- INSTRUCTIONS FOR THE TASK:
Restate exactly, and only, the lines spanning from the one with "left hip: (856, 350)" to the end of the records below.
═════ DATA ═════
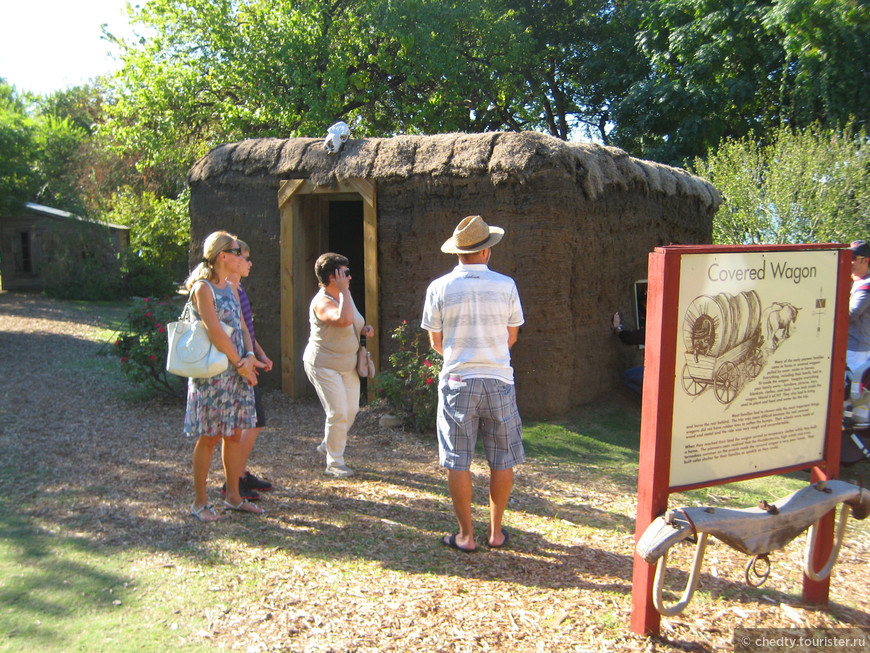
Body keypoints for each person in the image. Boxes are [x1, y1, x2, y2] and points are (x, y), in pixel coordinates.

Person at [421, 215, 525, 553]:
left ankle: (465, 535)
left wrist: (460, 353)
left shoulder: (439, 287)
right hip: (498, 378)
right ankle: (496, 532)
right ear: (487, 251)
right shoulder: (506, 285)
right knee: (502, 457)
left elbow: (435, 341)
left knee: (458, 459)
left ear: (457, 252)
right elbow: (512, 336)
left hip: (457, 380)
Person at [184, 231, 266, 521]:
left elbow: (244, 328)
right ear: (223, 256)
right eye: (236, 251)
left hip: (235, 372)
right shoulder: (203, 288)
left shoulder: (231, 289)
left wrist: (250, 359)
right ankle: (199, 502)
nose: (242, 256)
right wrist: (241, 363)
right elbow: (215, 332)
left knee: (233, 435)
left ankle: (233, 496)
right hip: (213, 375)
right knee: (210, 436)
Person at [303, 252, 374, 478]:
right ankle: (334, 463)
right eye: (346, 274)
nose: (350, 278)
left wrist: (363, 330)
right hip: (323, 365)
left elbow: (352, 322)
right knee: (338, 412)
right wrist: (344, 291)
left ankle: (328, 443)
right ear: (333, 277)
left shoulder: (345, 294)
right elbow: (342, 320)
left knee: (351, 410)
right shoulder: (322, 301)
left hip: (348, 365)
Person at [223, 239, 274, 501]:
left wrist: (261, 354)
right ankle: (232, 480)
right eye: (245, 257)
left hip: (249, 360)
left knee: (254, 422)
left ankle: (239, 473)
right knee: (248, 423)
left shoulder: (238, 289)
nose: (250, 263)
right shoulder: (226, 290)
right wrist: (247, 360)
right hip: (240, 366)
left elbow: (247, 330)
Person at [848, 240, 870, 372]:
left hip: (856, 350)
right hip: (848, 347)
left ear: (866, 260)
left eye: (854, 258)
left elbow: (851, 314)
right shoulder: (851, 281)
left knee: (850, 391)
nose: (850, 261)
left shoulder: (866, 285)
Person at [611, 311, 644, 395]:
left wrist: (617, 329)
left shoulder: (658, 326)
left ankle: (650, 398)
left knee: (627, 376)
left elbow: (629, 338)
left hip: (661, 375)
═════
- REPLY TO THE TASK:
left hip: (856, 350)
right hip: (848, 347)
left ear: (866, 260)
left eye: (854, 258)
left elbow: (851, 314)
right shoulder: (851, 281)
left knee: (850, 391)
nose: (850, 261)
left shoulder: (866, 285)
Person at [611, 311, 644, 395]:
left wrist: (617, 329)
left shoulder: (658, 326)
left ankle: (650, 398)
left knee: (627, 376)
left elbow: (629, 338)
left hip: (661, 375)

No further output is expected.